On Aug. 29, Rand Corp. researchers, after looking at 10 states, reported that predictions of sharp increases in premiums were overstated. “Our analysis found no widespread trend toward sharply higher prices in the individual market,” Christine Eibner, a Rand senior economist, said in a statement with the report.
According to Bloomberg news service, the lowest monthly premium for a 40-year-old in the 17 states surveyed by Kaiser would be $146 in Baltimore. If that 40-year-old had an annual income of $29,000, government subsidies would reduce the monthly cost to $111, according to the report from the nonprofit health-research group.


According to Kaiser's findings, a single 40-year-old in Los Angeles could buy the second-cheapest mid-level plan for $255 per month. But if that person makes just under $30,000 per year, he or she will only have to pay $193 per month after receiving a tax subsidy.

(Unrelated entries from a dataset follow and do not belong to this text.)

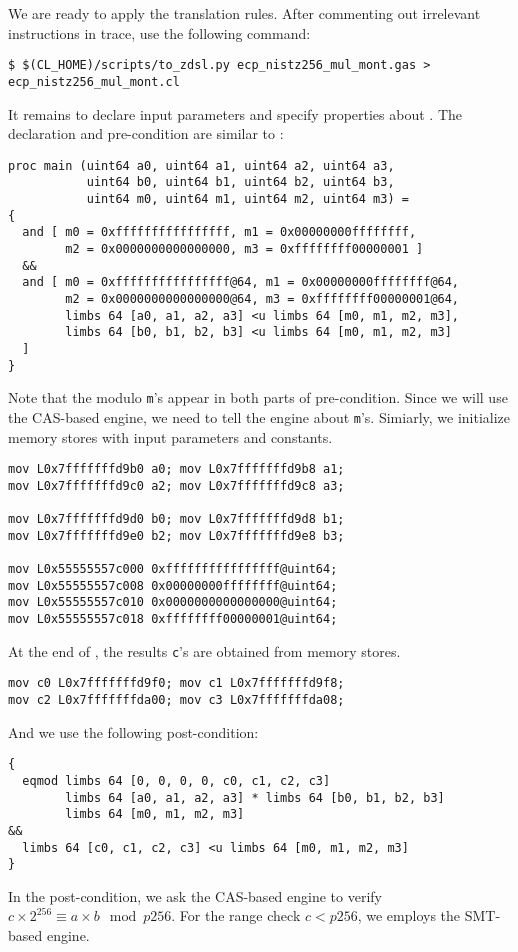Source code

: \documentclass{amsproc}
\begin{document}
We are ready to apply the translation rules. After commenting out
irrelevant instructions in trace, use the following command:
\begin{verbatim}
$ $(CL_HOME)/scripts/to_zdsl.py ecp_nistz256_mul_mont.gas > ecp_nistz256_mul_mont.cl
\end{verbatim}

It remains to declare input parameters and specify properties about
\nistzmul. The declaration and pre-condition are similar to \nistzadd:
\begin{verbatim}
proc main (uint64 a0, uint64 a1, uint64 a2, uint64 a3,
           uint64 b0, uint64 b1, uint64 b2, uint64 b3,
           uint64 m0, uint64 m1, uint64 m2, uint64 m3) =
{
  and [ m0 = 0xffffffffffffffff, m1 = 0x00000000ffffffff,
        m2 = 0x0000000000000000, m3 = 0xffffffff00000001 ]
  &&
  and [ m0 = 0xffffffffffffffff@64, m1 = 0x00000000ffffffff@64,
        m2 = 0x0000000000000000@64, m3 = 0xffffffff00000001@64,
        limbs 64 [a0, a1, a2, a3] <u limbs 64 [m0, m1, m2, m3],
        limbs 64 [b0, b1, b2, b3] <u limbs 64 [m0, m1, m2, m3]
  ]
}
\end{verbatim}
Note that the modulo \texttt{m}'s appear in both parts of
pre-condition. Since we will use the CAS-based engine, we need to tell
the engine about \texttt{m}'s. Simiarly, we initialize memory stores
with input parameters and constants.
\begin{verbatim}
mov L0x7fffffffd9b0 a0; mov L0x7fffffffd9b8 a1;
mov L0x7fffffffd9c0 a2; mov L0x7fffffffd9c8 a3;

mov L0x7fffffffd9d0 b0; mov L0x7fffffffd9d8 b1;
mov L0x7fffffffd9e0 b2; mov L0x7fffffffd9e8 b3;

mov L0x55555557c000 0xffffffffffffffff@uint64;
mov L0x55555557c008 0x00000000ffffffff@uint64;
mov L0x55555557c010 0x0000000000000000@uint64;
mov L0x55555557c018 0xffffffff00000001@uint64;
\end{verbatim}


At the end of \nistzmulcl, the results \texttt{c}'s are obtained from
memory stores.
\begin{verbatim}
mov c0 L0x7fffffffd9f0; mov c1 L0x7fffffffd9f8;
mov c2 L0x7fffffffda00; mov c3 L0x7fffffffda08;
\end{verbatim}
And we use the following post-condition:
\begin{verbatim}
{
  eqmod limbs 64 [0, 0, 0, 0, c0, c1, c2, c3]
        limbs 64 [a0, a1, a2, a3] * limbs 64 [b0, b1, b2, b3]
        limbs 64 [m0, m1, m2, m3]
&&
  limbs 64 [c0, c1, c2, c3] <u limbs 64 [m0, m1, m2, m3]
}
\end{verbatim}
In the post-condition, we ask the CAS-based engine to verify $c \times
2^{256} \equiv a \times b \mod p256$. For the range check $c < p256$,
we employs the SMT-based engine.
\end{document}
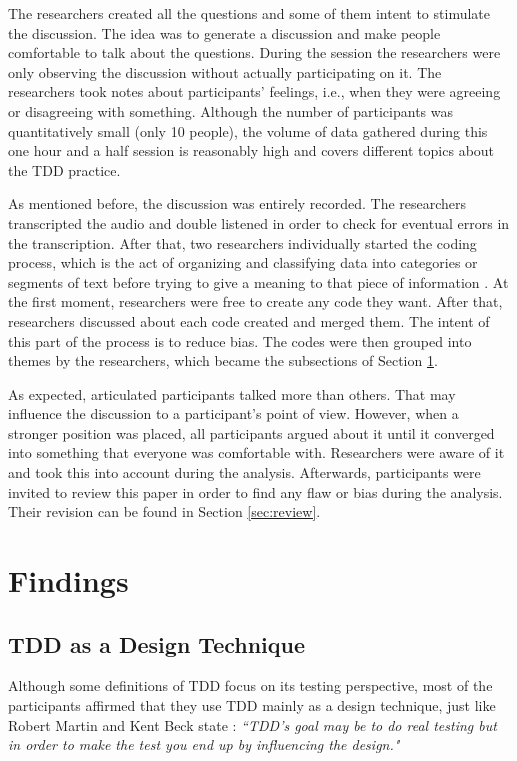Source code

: The researchers created all the questions and some of them intent to stimulate
the discussion. The idea was to generate a discussion and make people
comfortable to talk about the questions.
During the session the researchers were only observing the discussion without
actually participating on it.
The researchers took notes about participants' feelings, i.e., when they
were agreeing or disagreeing with something.
Although the number of participants was quantitatively small (only 10 people),
the volume of data gathered during this one hour and a half session is
reasonably high and covers different topics about the TDD practice.

As mentioned before, the discussion was entirely recorded. The researchers
transcripted the audio and double listened in order to check for eventual errors
in the transcription. After that, two researchers individually started the
coding process, which is the act of organizing and classifying data into
categories or segments of text before trying to give a meaning to that piece of
information \cite{rossman}. At the first moment, researchers were free to
create any code they want. After that, researchers discussed about each code
created and merged them. The intent of this part of the process is to reduce
bias.
The codes were then grouped into themes by the researchers, which became the
subsections of Section \ref{sec:findings}.

As expected, articulated participants talked more than others. That may
influence the discussion to a participant's point of view. However, when a
stronger position was placed, all participants argued about it until it
converged into something that everyone was comfortable with. Researchers were
aware of it and took this into account during the analysis.
Afterwards, participants were invited to review this paper in order to find any
flaw or bias during the analysis. Their revision can be found in Section
\ref{sec:review}.

\section{Findings}
\label{sec:findings}

\subsection{TDD as a Design Technique}

Although some definitions of TDD focus on its testing perspective, most of the
participants affirmed that they use TDD mainly as a design technique, just like
Robert Martin \cite{bob-martin} and Kent Beck state \cite{aim-fire}
\cite{tdd-by-example}: \textit{``TDD's goal may be to do real testing but in
order to make the test you end up by influencing the design."}

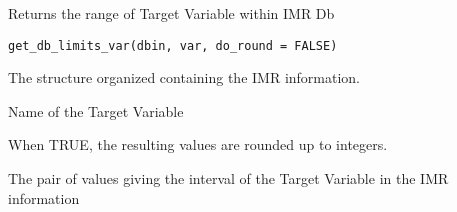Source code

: %
\begin{Description}\relax
Returns the range of Target Variable within IMR Db
\end{Description}
%
\begin{Usage}
\begin{verbatim}
get_db_limits_var(dbin, var, do_round = FALSE)
\end{verbatim}
\end{Usage}
%
\begin{Arguments}
\begin{ldescription}
\item[\code{dbin}] 
The  structure organized containing the IMR
information.

\item[\code{var}] 
Name of the Target Variable

\item[\code{do\_round}] 
When TRUE, the resulting values are rounded up to integers.

\end{ldescription}
\end{Arguments}
%
\begin{Value}
The pair of values giving the interval of the Target Variable in the IMR information
\end{Value}
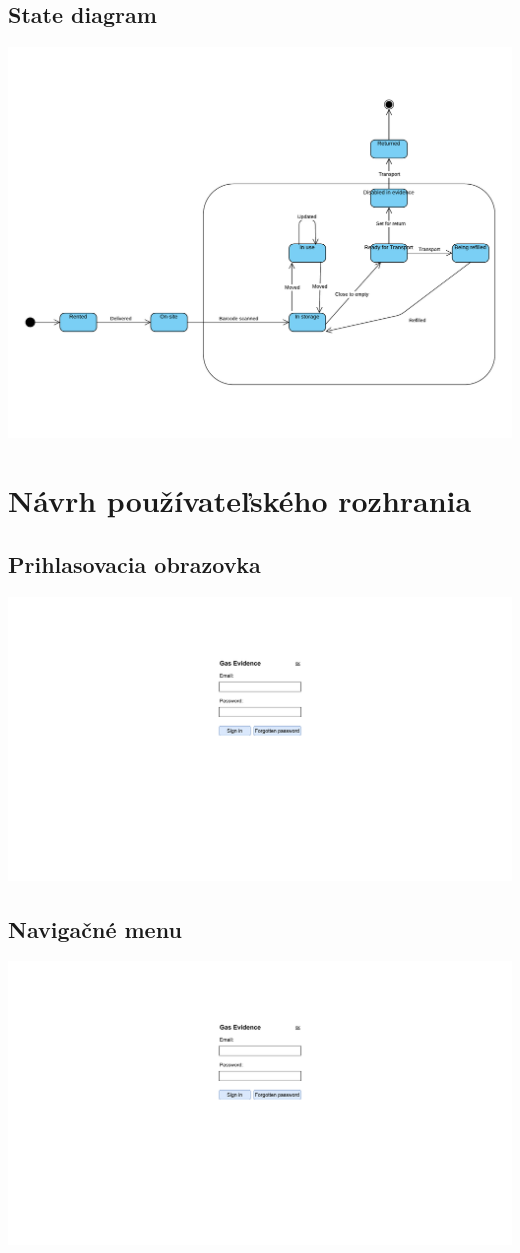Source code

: \documentclass{zah}
\begin{document}
\subsection{State diagram}
\includegraphics[width=\textwidth]{navrh-assets/state}

\section{Návrh používateľského rozhrania}

\subsection{Prihlasovacia obrazovka}
\begin{center}
\includegraphics[width=.7\textwidth,page=1]{navrh-assets/ui}
\end{center}

\subsection{Navigačné menu}
\begin{center}
\includegraphics[width=.7\textwidth,page=2]{navrh-assets/ui}
\end{center}
\end{document}
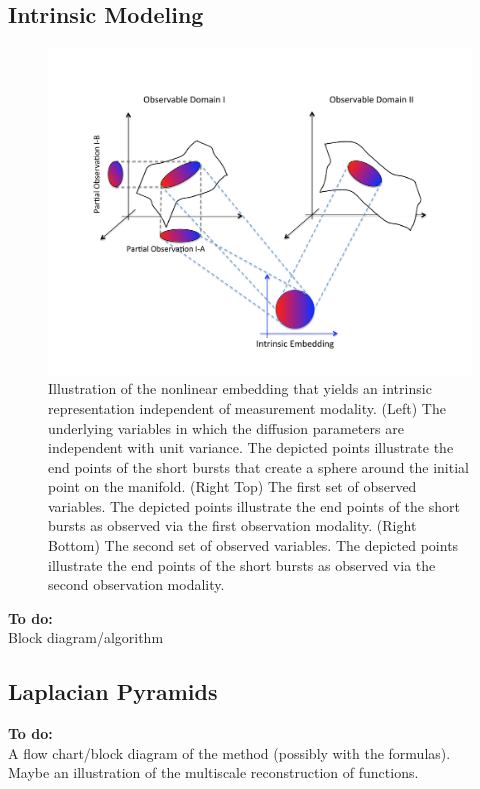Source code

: \documentclass[12pt]{article}
\begin{document}
\subsection{Intrinsic Modeling}
\begin{figure}[H]
\includegraphics[width=\textwidth]{IntrinsicEmbeddingIllustration2.pdf}
\caption{Illustration of the nonlinear embedding that yields an intrinsic representation independent of measurement modality. (Left) The underlying variables in which the diffusion parameters are independent with unit variance. The depicted points illustrate the end points of the short bursts that create a sphere around the initial point on the manifold. (Right Top) The first set of observed variables. The depicted points illustrate the end points of the short bursts as observed via the first observation modality. (Right Bottom) The second set of observed variables. The depicted points illustrate the end points of the short bursts as observed via the second observation modality.}
\end{figure}

{\bf To do:} \\
Block diagram/algorithm

\subsection{Laplacian Pyramids}

{\bf To do:} \\
A flow chart/block diagram of the method (possibly with the formulas).\\
Maybe an illustration of the multiscale reconstruction of functions.
\end{document}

Strikingly, in every city analyzed, a family of four with two 40-year-old adults and a household income of $60,000 per year would pay $409 per month for the second-cheapest Silver plan after receiving subsidies. That’s more or less in line with the average $4,565 per year that workers currently contribute towards their employer-sponsored health insurance plans.

The report also finds good news for younger and older Americans. In Seattle, a 25-year-old making $28,725 per year will pay $193 per month for a Silver plan after subsidies and $138 per month for the cheapest Bronze plan after subsidies. For a single 60-year-old with the same income, those number would be $193 per month and $44 per month, respectively, after factoring in subsidies. And in Burlington, Vermont, both a single 25-year-old making $25,000 per year and a 60-year-old couple making a combined $30,000 per year would pay nothing at all for the cheapest, bare-bones Bronze plan.



Yet a third study has been released by a private group and that report is highly misleading because it cites prices on the Obamacare exchanges – the online marketplaces – but it doesn’t calculate the impact of the tax credits that are a key aspect of the entire system.
So, this study by Avalere Health claims that insurance premiums for a 40-year-old buying a mid-range plan will average close to $330 a month. But that’s before the tax subsidy is computed.

For example, using Kaiser’s ACA calculator, within seconds you can learn this: a 40-year-old earning $40,000 a year faces an initial price tag of nearly $7,700 with an average, mid-range Obamacare plan. Sounds like a lot of money. But the calculator also shows you that tax credits will lower the 40-year-old’s actual payment to $2,587, or $215 a month.

Bottom line: In paycheck terms, that’s $54 a week for fairly decent coverage.